**EXERCISE DIRECTIONS**
Copy the listing below word for word, from its first line through the line containing "29–58). Banco Interamericano de Desarrollo.", including both of those lines.

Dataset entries
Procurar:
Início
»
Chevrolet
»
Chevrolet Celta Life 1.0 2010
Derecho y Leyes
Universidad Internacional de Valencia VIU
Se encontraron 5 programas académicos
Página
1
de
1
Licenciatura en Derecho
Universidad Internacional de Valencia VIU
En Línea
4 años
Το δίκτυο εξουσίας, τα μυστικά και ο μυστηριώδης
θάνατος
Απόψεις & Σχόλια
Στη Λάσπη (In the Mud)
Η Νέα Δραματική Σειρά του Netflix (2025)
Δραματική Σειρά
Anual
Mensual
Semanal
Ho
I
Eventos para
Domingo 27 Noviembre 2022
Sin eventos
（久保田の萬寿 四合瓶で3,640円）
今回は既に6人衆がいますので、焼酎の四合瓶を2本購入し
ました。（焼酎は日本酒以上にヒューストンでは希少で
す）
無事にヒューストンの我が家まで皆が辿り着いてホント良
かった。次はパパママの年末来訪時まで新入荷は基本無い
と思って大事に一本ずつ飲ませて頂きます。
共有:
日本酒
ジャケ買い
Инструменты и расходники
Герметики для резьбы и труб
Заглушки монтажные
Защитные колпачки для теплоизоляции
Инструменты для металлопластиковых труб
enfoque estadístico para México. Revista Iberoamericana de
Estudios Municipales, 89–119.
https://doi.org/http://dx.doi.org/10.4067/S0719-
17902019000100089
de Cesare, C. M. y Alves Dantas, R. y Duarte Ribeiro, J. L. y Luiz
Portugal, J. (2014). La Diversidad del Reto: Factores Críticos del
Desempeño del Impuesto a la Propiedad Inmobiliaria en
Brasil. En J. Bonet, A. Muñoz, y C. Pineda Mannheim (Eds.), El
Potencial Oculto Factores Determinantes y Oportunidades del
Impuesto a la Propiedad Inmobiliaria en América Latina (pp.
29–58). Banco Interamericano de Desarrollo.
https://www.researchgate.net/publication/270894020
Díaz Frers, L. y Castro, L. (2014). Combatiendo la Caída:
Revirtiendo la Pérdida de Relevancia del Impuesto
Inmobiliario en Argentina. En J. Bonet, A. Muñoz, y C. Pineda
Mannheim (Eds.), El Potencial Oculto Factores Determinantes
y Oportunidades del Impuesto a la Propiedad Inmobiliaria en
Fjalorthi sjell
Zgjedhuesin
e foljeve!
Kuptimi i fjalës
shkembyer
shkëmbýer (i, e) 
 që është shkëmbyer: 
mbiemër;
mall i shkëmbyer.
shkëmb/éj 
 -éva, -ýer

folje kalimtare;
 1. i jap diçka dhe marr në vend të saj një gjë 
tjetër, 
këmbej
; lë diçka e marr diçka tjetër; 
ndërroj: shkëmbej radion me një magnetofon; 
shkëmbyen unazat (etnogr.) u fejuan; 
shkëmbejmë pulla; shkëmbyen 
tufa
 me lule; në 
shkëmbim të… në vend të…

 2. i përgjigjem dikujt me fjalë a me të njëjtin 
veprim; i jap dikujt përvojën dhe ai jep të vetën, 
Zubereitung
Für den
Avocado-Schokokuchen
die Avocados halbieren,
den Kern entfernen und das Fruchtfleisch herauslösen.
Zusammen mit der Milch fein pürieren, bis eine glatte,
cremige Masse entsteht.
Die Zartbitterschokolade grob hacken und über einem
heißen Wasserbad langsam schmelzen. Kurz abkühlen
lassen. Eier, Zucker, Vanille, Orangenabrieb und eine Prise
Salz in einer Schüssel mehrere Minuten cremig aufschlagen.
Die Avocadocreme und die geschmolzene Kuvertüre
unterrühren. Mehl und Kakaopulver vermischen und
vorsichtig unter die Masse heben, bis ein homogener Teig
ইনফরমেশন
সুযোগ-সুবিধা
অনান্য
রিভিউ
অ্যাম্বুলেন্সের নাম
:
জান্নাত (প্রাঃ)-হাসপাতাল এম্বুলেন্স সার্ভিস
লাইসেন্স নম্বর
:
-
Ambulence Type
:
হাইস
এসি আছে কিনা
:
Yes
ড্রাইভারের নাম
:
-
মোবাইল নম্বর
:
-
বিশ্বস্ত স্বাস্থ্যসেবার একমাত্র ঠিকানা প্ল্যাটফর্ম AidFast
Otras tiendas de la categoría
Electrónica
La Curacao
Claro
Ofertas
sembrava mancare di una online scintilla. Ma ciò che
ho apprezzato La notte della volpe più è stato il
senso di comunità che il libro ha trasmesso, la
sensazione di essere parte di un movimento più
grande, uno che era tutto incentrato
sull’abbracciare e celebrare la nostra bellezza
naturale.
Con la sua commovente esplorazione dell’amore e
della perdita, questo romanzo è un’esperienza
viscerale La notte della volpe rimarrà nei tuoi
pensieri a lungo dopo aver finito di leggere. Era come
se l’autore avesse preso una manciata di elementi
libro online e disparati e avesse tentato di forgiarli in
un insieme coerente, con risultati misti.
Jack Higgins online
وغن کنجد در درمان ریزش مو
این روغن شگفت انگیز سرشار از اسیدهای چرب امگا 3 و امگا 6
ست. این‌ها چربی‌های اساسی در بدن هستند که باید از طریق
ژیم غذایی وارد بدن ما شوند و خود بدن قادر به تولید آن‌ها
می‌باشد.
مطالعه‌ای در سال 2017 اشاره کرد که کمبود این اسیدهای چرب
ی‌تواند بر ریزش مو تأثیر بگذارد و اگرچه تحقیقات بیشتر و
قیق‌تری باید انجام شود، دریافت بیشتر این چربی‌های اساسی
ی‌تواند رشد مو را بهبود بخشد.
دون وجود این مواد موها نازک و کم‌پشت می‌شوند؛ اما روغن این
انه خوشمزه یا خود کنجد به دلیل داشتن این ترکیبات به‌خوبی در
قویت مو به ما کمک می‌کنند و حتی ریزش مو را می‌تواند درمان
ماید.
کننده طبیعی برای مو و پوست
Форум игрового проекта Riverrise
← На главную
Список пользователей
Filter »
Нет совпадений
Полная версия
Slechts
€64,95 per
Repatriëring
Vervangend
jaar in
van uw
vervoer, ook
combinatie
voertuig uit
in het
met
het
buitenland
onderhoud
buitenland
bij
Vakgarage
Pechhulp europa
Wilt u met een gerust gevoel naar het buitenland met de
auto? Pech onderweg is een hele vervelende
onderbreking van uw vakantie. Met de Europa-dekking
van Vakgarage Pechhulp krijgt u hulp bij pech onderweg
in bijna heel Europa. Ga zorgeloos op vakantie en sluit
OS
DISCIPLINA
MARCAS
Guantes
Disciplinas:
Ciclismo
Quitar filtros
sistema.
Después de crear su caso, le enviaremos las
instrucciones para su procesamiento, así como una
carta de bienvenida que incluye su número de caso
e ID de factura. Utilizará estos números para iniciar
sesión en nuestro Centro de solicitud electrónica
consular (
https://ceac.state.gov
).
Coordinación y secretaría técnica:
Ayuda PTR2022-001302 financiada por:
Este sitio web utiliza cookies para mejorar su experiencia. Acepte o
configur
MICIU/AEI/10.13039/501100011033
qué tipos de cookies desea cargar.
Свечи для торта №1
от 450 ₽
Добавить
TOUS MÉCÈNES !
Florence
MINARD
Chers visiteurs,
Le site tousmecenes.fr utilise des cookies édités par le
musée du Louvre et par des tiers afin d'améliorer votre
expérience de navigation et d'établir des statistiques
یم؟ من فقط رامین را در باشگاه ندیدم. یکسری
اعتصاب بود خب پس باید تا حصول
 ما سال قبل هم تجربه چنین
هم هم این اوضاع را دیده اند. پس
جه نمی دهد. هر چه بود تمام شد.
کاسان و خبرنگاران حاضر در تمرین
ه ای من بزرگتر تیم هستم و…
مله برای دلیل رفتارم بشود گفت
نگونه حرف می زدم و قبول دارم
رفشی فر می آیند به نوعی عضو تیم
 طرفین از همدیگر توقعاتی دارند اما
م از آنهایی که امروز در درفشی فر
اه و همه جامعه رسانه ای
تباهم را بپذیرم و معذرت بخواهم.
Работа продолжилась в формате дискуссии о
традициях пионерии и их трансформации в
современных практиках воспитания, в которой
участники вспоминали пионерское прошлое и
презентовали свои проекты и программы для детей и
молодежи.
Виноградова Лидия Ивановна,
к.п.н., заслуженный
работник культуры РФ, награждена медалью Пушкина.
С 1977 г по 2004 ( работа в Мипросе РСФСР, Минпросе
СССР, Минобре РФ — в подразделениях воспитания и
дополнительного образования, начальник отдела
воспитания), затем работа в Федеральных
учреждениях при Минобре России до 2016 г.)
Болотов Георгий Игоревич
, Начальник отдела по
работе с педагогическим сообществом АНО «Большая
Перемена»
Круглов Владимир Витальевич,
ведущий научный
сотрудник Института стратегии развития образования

**TASK SOLUTION**
Procurar:
Início
»
Chevrolet
»
Chevrolet Celta Life 1.0 2010
Derecho y Leyes
Universidad Internacional de Valencia VIU
Se encontraron 5 programas académicos
Página
1
de
1
Licenciatura en Derecho
Universidad Internacional de Valencia VIU
En Línea
4 años
Το δίκτυο εξουσίας, τα μυστικά και ο μυστηριώδης
θάνατος
Απόψεις & Σχόλια
Στη Λάσπη (In the Mud)
Η Νέα Δραματική Σειρά του Netflix (2025)
Δραματική Σειρά
Anual
Mensual
Semanal
Ho
I
Eventos para
Domingo 27 Noviembre 2022
Sin eventos
（久保田の萬寿 四合瓶で3,640円）
今回は既に6人衆がいますので、焼酎の四合瓶を2本購入し
ました。（焼酎は日本酒以上にヒューストンでは希少で
す）
無事にヒューストンの我が家まで皆が辿り着いてホント良
かった。次はパパママの年末来訪時まで新入荷は基本無い
と思って大事に一本ずつ飲ませて頂きます。
共有:
日本酒
ジャケ買い
Инструменты и расходники
Герметики для резьбы и труб
Заглушки монтажные
Защитные колпачки для теплоизоляции
Инструменты для металлопластиковых труб
enfoque estadístico para México. Revista Iberoamericana de
Estudios Municipales, 89–119.
https://doi.org/http://dx.doi.org/10.4067/S0719-
17902019000100089
de Cesare, C. M. y Alves Dantas, R. y Duarte Ribeiro, J. L. y Luiz
Portugal, J. (2014). La Diversidad del Reto: Factores Críticos del
Desempeño del Impuesto a la Propiedad Inmobiliaria en
Brasil. En J. Bonet, A. Muñoz, y C. Pineda Mannheim (Eds.), El
Potencial Oculto Factores Determinantes y Oportunidades del
Impuesto a la Propiedad Inmobiliaria en América Latina (pp.
29–58). Banco Interamericano de Desarrollo.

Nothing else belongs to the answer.